Aktuell findet in der Akademie im Park in Wiesloch bei Heidelberg die Ausstellung „Der gedehnte Blick“ statt. Die Ausstellung zeigt Gemälde von Iris Kamlah und Fotografien von Lothar Eder. Wie sich bei der Konzeptbesprechung vor einem Jahr herausgestellt hatte, finden sich in den Arbeiten beider Künstler erstaunliche formale und farbliche Parallelen, sodaß nicht einfach nur eine Doppelausstellung gehängt wurde. Vielmehr wurden viele der Arbeiten paarweise gehängt, sodaß sich Gemälde und Fotografie ergänzen und gegenseitig akzentuieren.
Aus der Laudatio von Prof. Tina Stolt:
„Iris Kamlah malt nicht-abbildlich, sondern abstrakt.

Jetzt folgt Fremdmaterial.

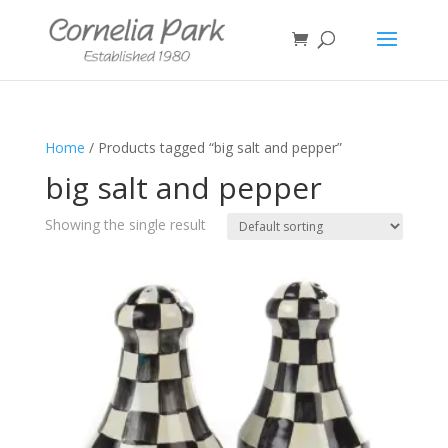
Home
/ Products tagged “big salt and pepper”
big salt and pepper
Showing the single result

Die reduzierte, feine Farbigkeit hat sich mit der Zeit entwickelt, früher war es bunter und voller auf den Bildern. Es gibt eine geometrische, fast lineare Grundstruktur, die das Gerüst für die weiteren Bildentscheidungen bildet. In Variationen und Serien werden die Möglichkeiten untersucht, die Kontraste geschärft, die Gegensätze herausgearbeitet. Kleine, graphische Störungen werden eingebaut, Bewegungen gegen Ruhegesetzt. So entsteht nach und nach ein Bildraum, der konzentriert und doch offen ist.
Lothar Eder hat verschiedene Hauptmotive in seinen Fotografien. Dazu gehören Landschaften, aber auch Details, Fundstücke wie die Oberflächen von Wasser, die ganz reduziert und im Ausschnitt fast eine Abstraktheit erreichen, dazu gehört das Fenster als Motiv und Symbol für die Frage nach dem Innen und Außen; oder das Fenster als geometrische, abstrakte Figur im natürlichen Umfeld, und dazu gehören auch visuelle Fundstücke zwischen Licht und Schatten wie die rot-schwarzen Bilder, die in der Wirkung näher an der Malerei scheinen als an der Fotografie. Beide benutzen nicht nur den Pinsel oder das Licht, sondern beide arbeiten auch mit der Zeit. Es geht um Momente, die gesehen und gezeigt werden – in der Fotografie bemerkenswerte, besondere und besonders schöne Momente, die durch Licht, Kontraste und Ausschnitt konzentriert werden. In der Malerei ist das Bild der Moment, in langem Arbeitsprozess auf den Punkt gebracht.
In beiden Fällen müssen wir als Betrachterinnen und Betrachter etwas tun, aktiv werden. Ja, wir können uns auch damit zufrieden geben, eine Landschaft zu sehen oder einen schönen Farbverlauf bewundern, aber dann haben wir nicht alles gesehen. Erst, wenn wir anfangen, die Feinheiten zu beachten, die Differenzierungen, die Entscheidungen, die dahinter stehen, die Spannungen, das errungene Gleichgewicht, dann wird sich etwas mit unserem Blick ändern und wir sehen mehr.
Die Künstler sammeln die Spuren, die Momente des Erkennens auf, konzentrieren sie für uns und halten so für einen Moment die Zeit des schnellen nach Vorne wohin auch immer Rennens im Triathlon der Bilderflut an und werfen einen Blick zurück.
Lassen Sie mich an dieser Stelle einen Werbeprospekt der Zeitschrift art aus dem Jahr 1984 zitieren, der es besser als ich auf den Punkt bringt:
Die Auseinandersetzung mit der Kunst schärft das schöpferische Denken. Das hat Folgen nicht nur für Ihre Freizeit-Qualität, sondern auch für Ihre berufliche Tagesarbeit.
In diesem Sinne wünsche ich Ihnen Zeit zu sehen und sich zu freuen!“
Die Ausstellung ist verlängert worden und noch bis Ende April 2017 zu sehen.